Joern Ploennigs (M’06) received the Dipl.-Ing. in electrical engineering for automation and control and the Ph.D. degree (with a thesis about control network performance engineering) from the Dresden University of Technology, Dresden, Germany, in 2001 and 2007, respectively. Since 2002, he has been a Research Assistant at the Chair for Technical Information Systems, working in the area of network performance engineering, fault analysis, and component-based design for building automation networks and wireless sensor networks.

Mario Neugebauer (M’07) received the diploma and doctoral degree in electrical engineering and computer science from the TU Dresden, Dresden, Germany, in 2002 and 2007, respectively.
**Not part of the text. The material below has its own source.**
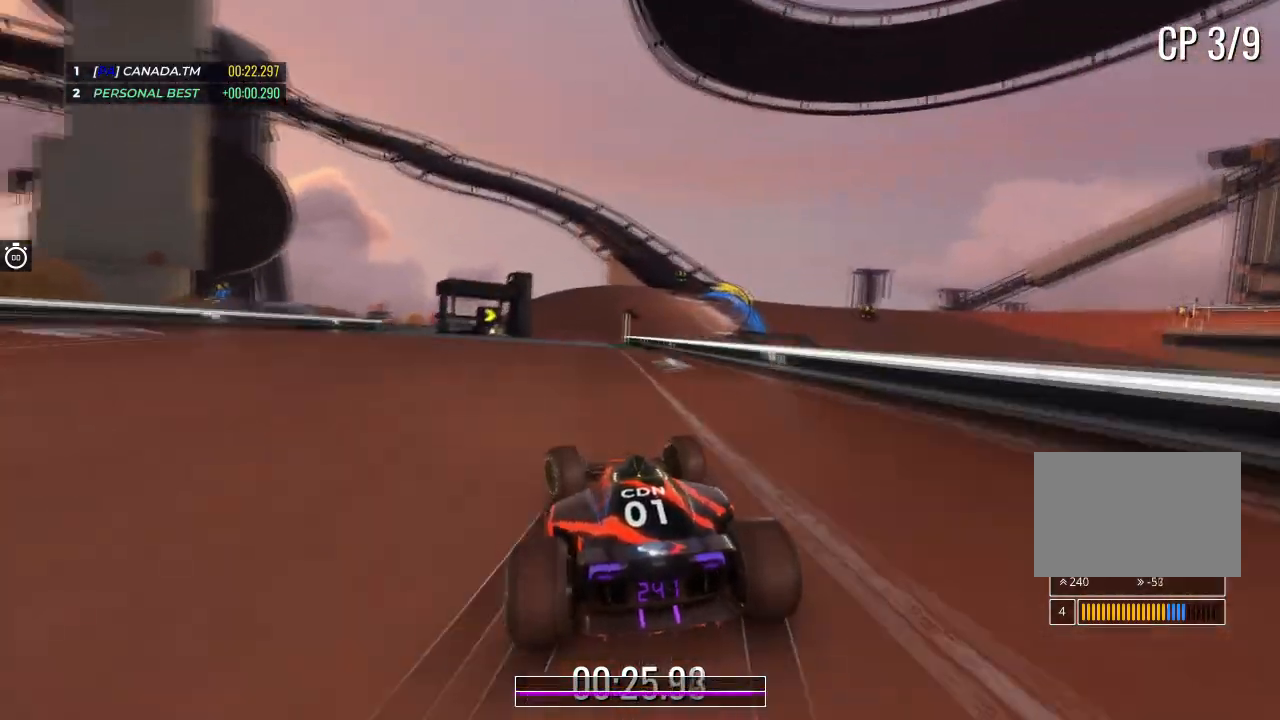
{"keys": ["right", "up"], "events": [[33, "left", "up"], [300, "right", "down"]]}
From 2002 to 2006, he was with the Chair for Technical Information Systems working on performance evaluation of control networks, wireless sensor networks, and embedded systems. From 2004 to 2007, he was working for the SAP Research CEC Dresden, focusing on product lifecycle management and manufacturing. In 2008, he cofounded the start-up ubigrate, focusing on smart device integration in manufacturing and other various application domains.

Klaus Kabitzsch (M’05) received the Diploma and the Ph.D. degree in electrical engineering and communications technology from the Ilmenau University of Technology in 1982. He became a Professor and Head of the Department of Technical Computer Sciences, Dresden University of Technology, Dresden, Germany, in 1993. His current projects focus on wireless networks and their application in the automation domain, component-based software design, performance engineering, and design for networked building automation. He is member or chair of various national and international organizations and founded in Dresden the fieldbus competence center in 1995 and the SAP ubiquitous computing laboratory in 2004.